No, I didn't mean .fc3 for both rpms.
> If the .fc4 cvs snapshot doesn't need an update, you get the
same
> problems. Dist tags don't help in that case either. They only help for
> updates applied to multiple distribution versions at once.
>
> Whenever you bump %release only on an older branch, you increase the
> likelihood that you violate the distribution upgrade path.
Then you have to bump it on both. We have to enforce that n-v-r of the
previous current branch must be less than the current branch, if we want
to be able to do upgrades. This is true with or without disttags.

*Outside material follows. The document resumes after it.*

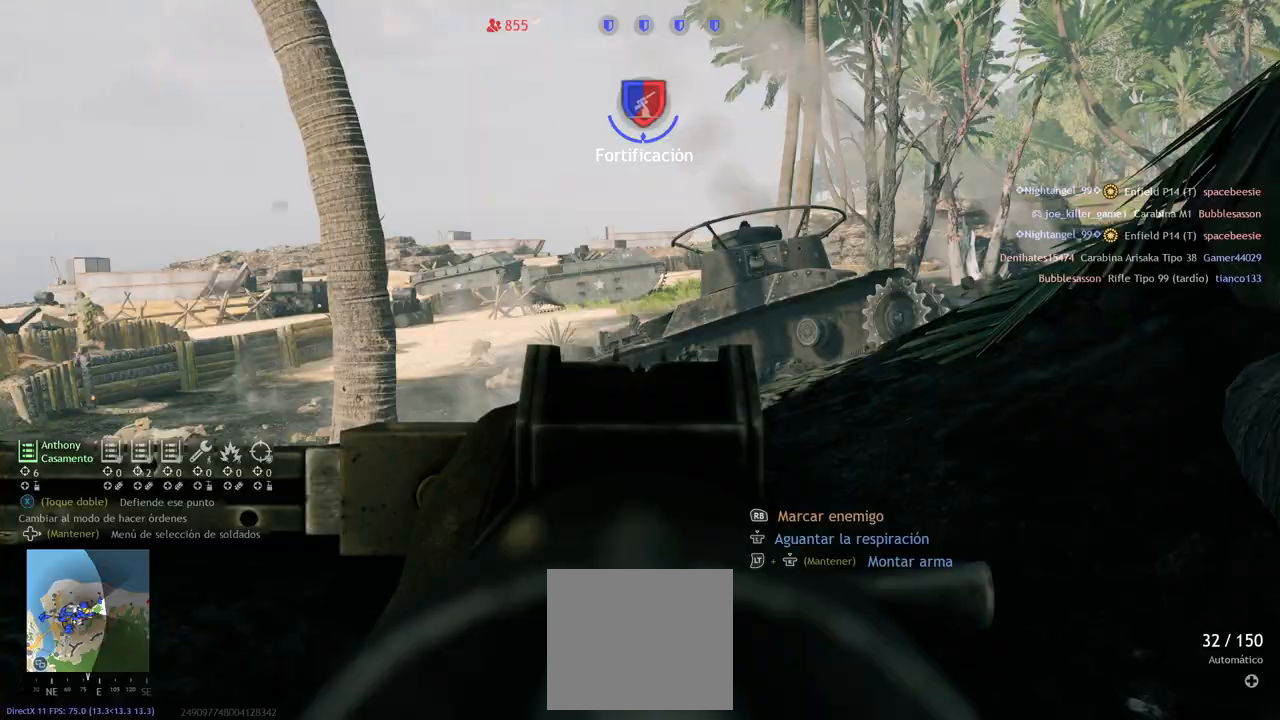
{"dt_ms": 500, "buttons": ["L2"], "left_stick": "center", "right_stick": "center", "events": []}
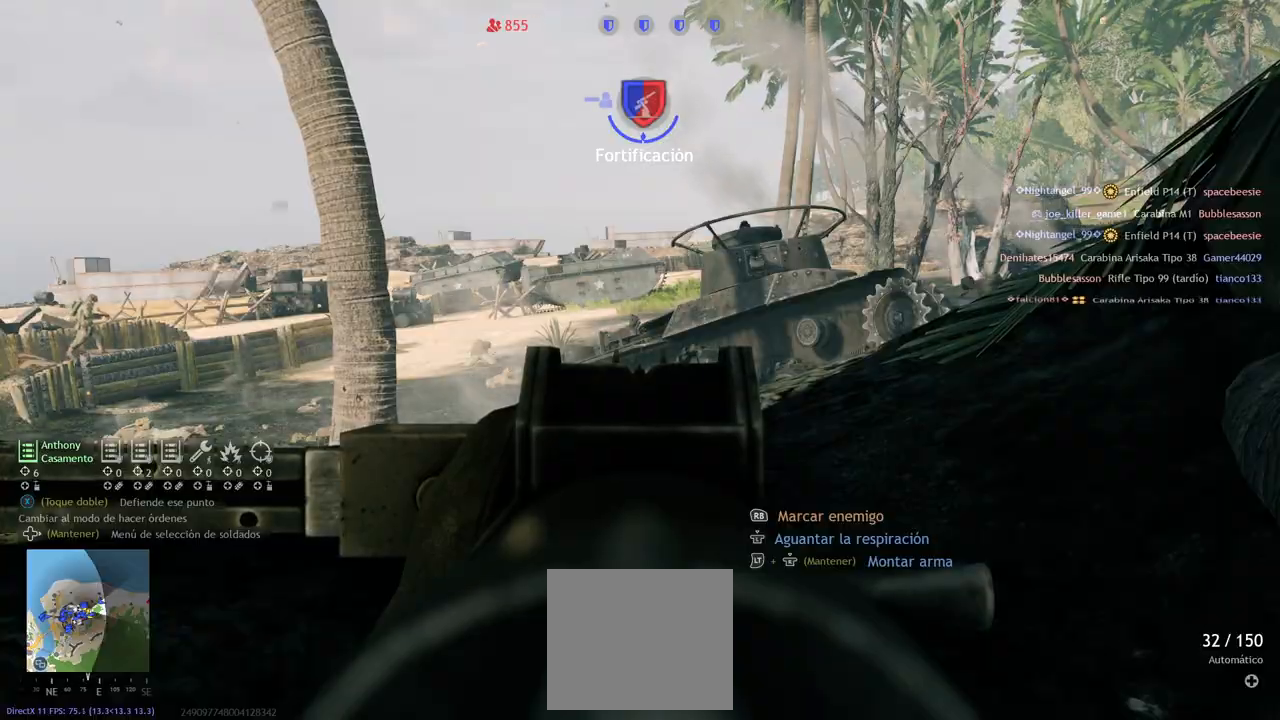
{"dt_ms": 500, "buttons": [], "left_stick": "down-right", "right_stick": "right", "events": [[83, "L2", "up"], [100, "left_stick", "down-right"], [150, "right_stick", "right"]]}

No, it isn't. Surely you can avoid the necessity to bump release
for all branches.
> This can also happen if you have use an older cvs snapshot for
FC3
> and a recent one for FC4,
>
> foo-0.0-1.20040903cvs.fc3.i386.rpm
> foo-0.0-1.20050514cvs.fc4.i386.rpm
Well, no. In this case, the fc4 package is newer according to rpm. No
conflict in each branch, no conflict on dist upgrade. The conflict only
arises when you bump the FC-3 branch release, without bumping the FC-4
branch.
No. Read the rest of that example, the part that starts with "and ...".
With your plan I would bump the .fc4 package just for fun? That can't
be true.
> and if you need to fix a security bug in the old snapshot and
you
> can't upgrade to latest cvs co because build requirements are insufficient,
> you run into %release conflicts again:
>
> * foo-0.0-2.20040903cvs.fc3.i386.rpm
> foo-0.0-1.20050514cvs.fc4.i386.rpm
Again, this problem is avoided if both branches are incremented
together.
Why? My example explains it. If there is no need to update the .fc4
package, why bump it? In this case, it's clearly more convenient to
extend the first number in %release from integer to real number.
Lets put the CVS case aside for a minute and try to figure out how to
do
this for the "normal" case first.
The CVS case--and the general case of a src.rpm which applies a set of
patches, regardless of whether from CVS--is an important one. It leads to
cases, where you may need to bump release only for one branch, because the
other branches don't need an update. To assume that every bug-fix update
is released for all distribution branches, is a false assumption. There
are competing and conflicting versioning schemes.